David Wilmer, principal and managing director, industrial and logistics at Avison Young, said: “The Big Box market has started 2026 on the front foot, with take-up rebounding strongly after a quieter end to last year. Momentum has returned, driven by third-party logistics operators, while the East Midlands continues to stand out as the go-to location for large-scale requirements.”
UK logistics property remains strategically important, but the market is no longer moving in one simple direction. Occupiers still need large, efficient, well-located buildings, particularly where networks are being redesigned around e-commerce, retail replenishment, manufacturing support, and outsourced logistics. At the same time, macroeconomic uncertainty and higher capital costs are making investment decisions more cautious.
The skew towards smaller available units is important because network design often depends on step-change capacity.
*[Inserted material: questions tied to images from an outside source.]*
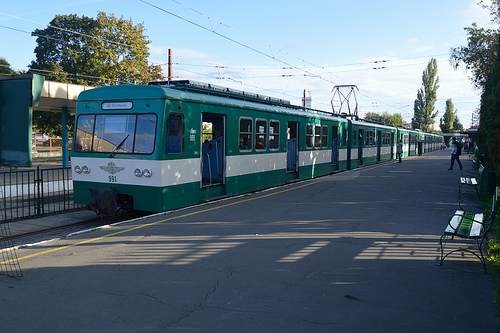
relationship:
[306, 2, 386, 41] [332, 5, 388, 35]
sky clear blue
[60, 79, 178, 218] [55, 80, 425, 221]
front of train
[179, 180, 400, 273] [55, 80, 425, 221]
platform for train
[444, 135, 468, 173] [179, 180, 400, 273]
person walking on a platform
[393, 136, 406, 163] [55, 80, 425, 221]
person about to board a train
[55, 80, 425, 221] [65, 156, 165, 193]
train has a white strip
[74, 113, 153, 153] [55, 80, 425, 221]
windshield on a train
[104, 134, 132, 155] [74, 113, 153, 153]
wipers on windshield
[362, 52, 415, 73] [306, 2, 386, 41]
cables in sky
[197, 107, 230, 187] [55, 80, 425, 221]
doorway to train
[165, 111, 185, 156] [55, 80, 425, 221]
window on a train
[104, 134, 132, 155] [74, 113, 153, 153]
wiper on windshield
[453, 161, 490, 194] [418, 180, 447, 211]
bench on concrete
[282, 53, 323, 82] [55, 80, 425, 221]
wires for train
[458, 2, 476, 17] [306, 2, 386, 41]
clouds in sky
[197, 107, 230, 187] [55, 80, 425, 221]
door to train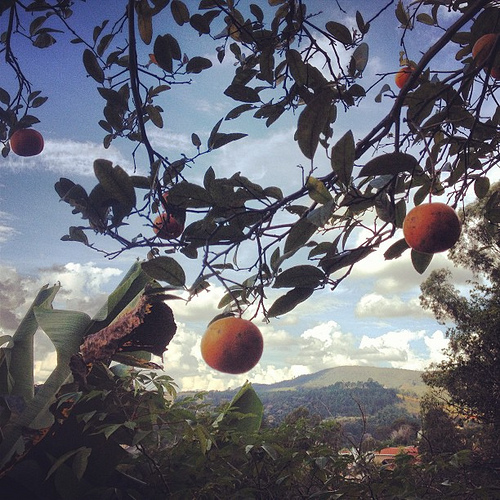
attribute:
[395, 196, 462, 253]
orange — hanging, growing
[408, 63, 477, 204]
branch — brown, small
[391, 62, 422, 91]
orange — hanging, small, growing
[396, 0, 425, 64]
branch — brown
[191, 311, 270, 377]
orange — hanging, growing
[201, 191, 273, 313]
branch — brown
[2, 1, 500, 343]
tree — orange, large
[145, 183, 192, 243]
oranges — together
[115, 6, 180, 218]
branch — brown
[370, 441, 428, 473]
house — in view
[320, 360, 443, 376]
top — green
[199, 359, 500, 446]
mountain — grassy, background, countryside, green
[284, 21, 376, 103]
clouds — white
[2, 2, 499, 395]
sky — cloudy, blue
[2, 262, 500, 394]
clouds — white, large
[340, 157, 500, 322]
clouds — white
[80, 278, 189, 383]
leaf — banana, drying, dead, brown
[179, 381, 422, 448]
area — wooded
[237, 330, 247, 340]
spots — dark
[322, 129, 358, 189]
leaves — green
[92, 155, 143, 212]
leaves — green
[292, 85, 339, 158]
leaves — green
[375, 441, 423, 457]
roof — red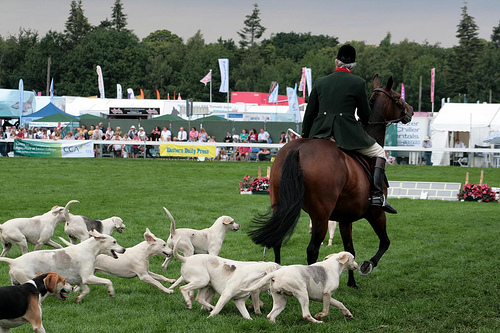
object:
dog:
[0, 205, 65, 257]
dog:
[58, 227, 176, 295]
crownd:
[1, 126, 274, 161]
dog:
[173, 236, 277, 319]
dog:
[239, 250, 358, 323]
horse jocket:
[3, 42, 418, 318]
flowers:
[239, 175, 261, 191]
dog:
[64, 199, 127, 244]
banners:
[12, 138, 94, 158]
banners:
[159, 144, 214, 156]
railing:
[0, 140, 271, 160]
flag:
[200, 69, 213, 84]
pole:
[209, 85, 212, 103]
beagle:
[0, 271, 73, 333]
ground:
[1, 155, 499, 333]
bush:
[458, 183, 495, 203]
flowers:
[457, 181, 493, 201]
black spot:
[83, 216, 103, 232]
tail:
[246, 150, 307, 251]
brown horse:
[242, 73, 414, 286]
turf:
[5, 157, 499, 329]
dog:
[159, 207, 240, 268]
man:
[302, 43, 398, 216]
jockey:
[296, 44, 413, 213]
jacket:
[299, 68, 376, 150]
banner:
[159, 143, 217, 158]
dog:
[0, 228, 125, 302]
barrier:
[0, 138, 499, 158]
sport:
[9, 44, 451, 201]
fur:
[114, 253, 147, 271]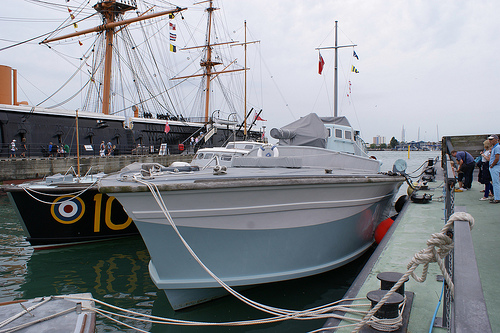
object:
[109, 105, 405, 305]
ship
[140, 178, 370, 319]
thread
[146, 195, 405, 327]
thread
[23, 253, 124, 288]
water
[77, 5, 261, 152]
pole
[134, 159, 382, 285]
boat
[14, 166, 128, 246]
boat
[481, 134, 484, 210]
man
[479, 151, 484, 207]
woman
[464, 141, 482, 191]
man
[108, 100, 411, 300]
boat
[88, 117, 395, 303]
boat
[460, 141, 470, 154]
man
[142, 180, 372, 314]
rope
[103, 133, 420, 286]
boat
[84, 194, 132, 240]
boat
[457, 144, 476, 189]
man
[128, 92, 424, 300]
ship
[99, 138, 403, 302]
boat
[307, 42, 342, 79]
flag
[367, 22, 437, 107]
sky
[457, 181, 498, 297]
dock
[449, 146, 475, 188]
man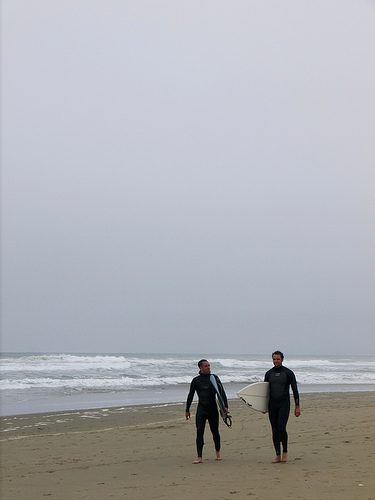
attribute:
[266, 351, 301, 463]
man — walking, looking forward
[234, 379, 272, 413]
board — white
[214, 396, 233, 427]
board — blue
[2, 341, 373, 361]
horizon — distant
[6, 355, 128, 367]
wave — white, crashing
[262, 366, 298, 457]
wetsuit — black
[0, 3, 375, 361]
sky — blue, overcast, clear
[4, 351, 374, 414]
ocean — rough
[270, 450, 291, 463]
feet — bare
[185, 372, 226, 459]
wetsuit — black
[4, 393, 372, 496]
sand — brown, sandy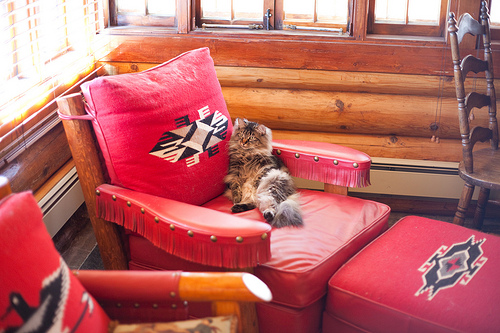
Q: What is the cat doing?
A: Resting in the chair.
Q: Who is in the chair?
A: A cat.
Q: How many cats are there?
A: 1.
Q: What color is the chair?
A: Red.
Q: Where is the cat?
A: In the chair.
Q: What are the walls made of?
A: Wood.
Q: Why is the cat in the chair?
A: It is resting.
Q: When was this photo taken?
A: During the day.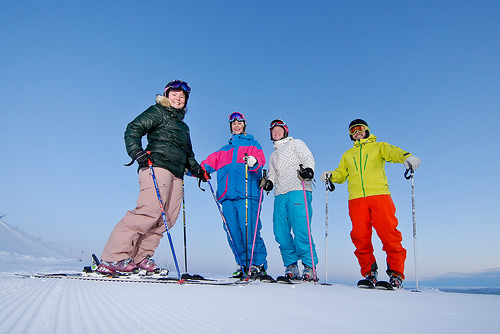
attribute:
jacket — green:
[108, 91, 203, 184]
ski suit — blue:
[183, 133, 273, 283]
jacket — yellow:
[328, 140, 405, 202]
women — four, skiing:
[87, 60, 441, 297]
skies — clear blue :
[23, 30, 419, 61]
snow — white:
[32, 295, 271, 318]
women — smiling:
[68, 55, 428, 323]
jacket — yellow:
[318, 135, 423, 200]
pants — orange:
[338, 190, 408, 269]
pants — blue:
[274, 195, 314, 265]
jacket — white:
[261, 141, 311, 194]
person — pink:
[198, 104, 269, 279]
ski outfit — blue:
[202, 138, 272, 273]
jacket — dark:
[109, 102, 201, 178]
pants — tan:
[102, 159, 198, 299]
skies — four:
[55, 254, 432, 307]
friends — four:
[94, 73, 432, 283]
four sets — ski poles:
[145, 154, 420, 294]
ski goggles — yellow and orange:
[346, 120, 366, 133]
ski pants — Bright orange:
[345, 194, 409, 279]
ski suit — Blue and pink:
[195, 133, 267, 272]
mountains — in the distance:
[426, 261, 472, 290]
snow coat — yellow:
[320, 138, 410, 204]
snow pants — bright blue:
[271, 191, 321, 273]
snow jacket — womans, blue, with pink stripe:
[196, 130, 270, 202]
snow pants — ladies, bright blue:
[267, 190, 319, 275]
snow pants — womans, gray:
[101, 167, 188, 270]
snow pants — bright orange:
[345, 198, 410, 278]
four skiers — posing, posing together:
[86, 72, 421, 292]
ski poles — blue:
[406, 187, 418, 292]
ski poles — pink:
[388, 203, 434, 296]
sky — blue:
[318, 24, 424, 94]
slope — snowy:
[8, 193, 64, 280]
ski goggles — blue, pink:
[226, 109, 242, 130]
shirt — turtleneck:
[277, 139, 305, 185]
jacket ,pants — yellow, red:
[230, 139, 253, 282]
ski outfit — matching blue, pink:
[217, 140, 254, 278]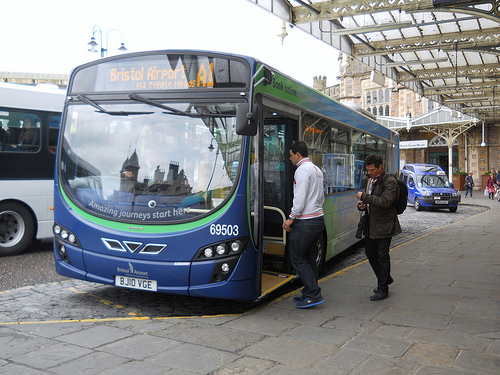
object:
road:
[0, 261, 39, 313]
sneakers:
[293, 295, 308, 304]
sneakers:
[374, 276, 394, 292]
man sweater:
[288, 157, 325, 219]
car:
[399, 163, 461, 213]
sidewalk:
[275, 325, 500, 371]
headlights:
[60, 245, 66, 253]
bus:
[53, 50, 401, 303]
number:
[209, 224, 215, 236]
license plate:
[115, 275, 157, 292]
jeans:
[288, 216, 325, 299]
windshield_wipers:
[128, 92, 235, 118]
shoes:
[370, 289, 389, 300]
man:
[464, 172, 476, 199]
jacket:
[363, 170, 402, 239]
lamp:
[118, 42, 128, 51]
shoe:
[296, 298, 326, 309]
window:
[60, 103, 246, 225]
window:
[366, 91, 372, 105]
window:
[372, 90, 378, 104]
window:
[377, 89, 383, 104]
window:
[373, 107, 378, 115]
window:
[385, 105, 390, 117]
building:
[310, 52, 499, 191]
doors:
[262, 112, 297, 296]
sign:
[111, 62, 214, 89]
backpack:
[378, 174, 408, 215]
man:
[282, 141, 328, 308]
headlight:
[54, 226, 61, 234]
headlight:
[60, 229, 68, 238]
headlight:
[68, 234, 75, 243]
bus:
[0, 82, 65, 255]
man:
[356, 153, 402, 300]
A company looking for a 500,000ft²-plus building is rarely able to solve the same problem by taking several smaller sites. Larger warehouses support automation, stock centralisation, cross-dock flows, labour concentration, and transport efficiency in ways that fragmented footprints cannot easily replicate.
The East Midlands’ continued strength reflects its motorway access, labour pool, established logistics ecosystem, and proximity to national markets. That status is unlikely to weaken quickly, but it increases competition for the best sites and raises the importance of planning, power availability, and infrastructure investment.
The Q1 rebound points to an active but constrained market. Demand has returned, prime rents have stabilised, and 3PL activity remains a driver, but the buildings most sought after by large occupiers are still not always the buildings available. That imbalance will shape leasing negotiations through the rest of 2026.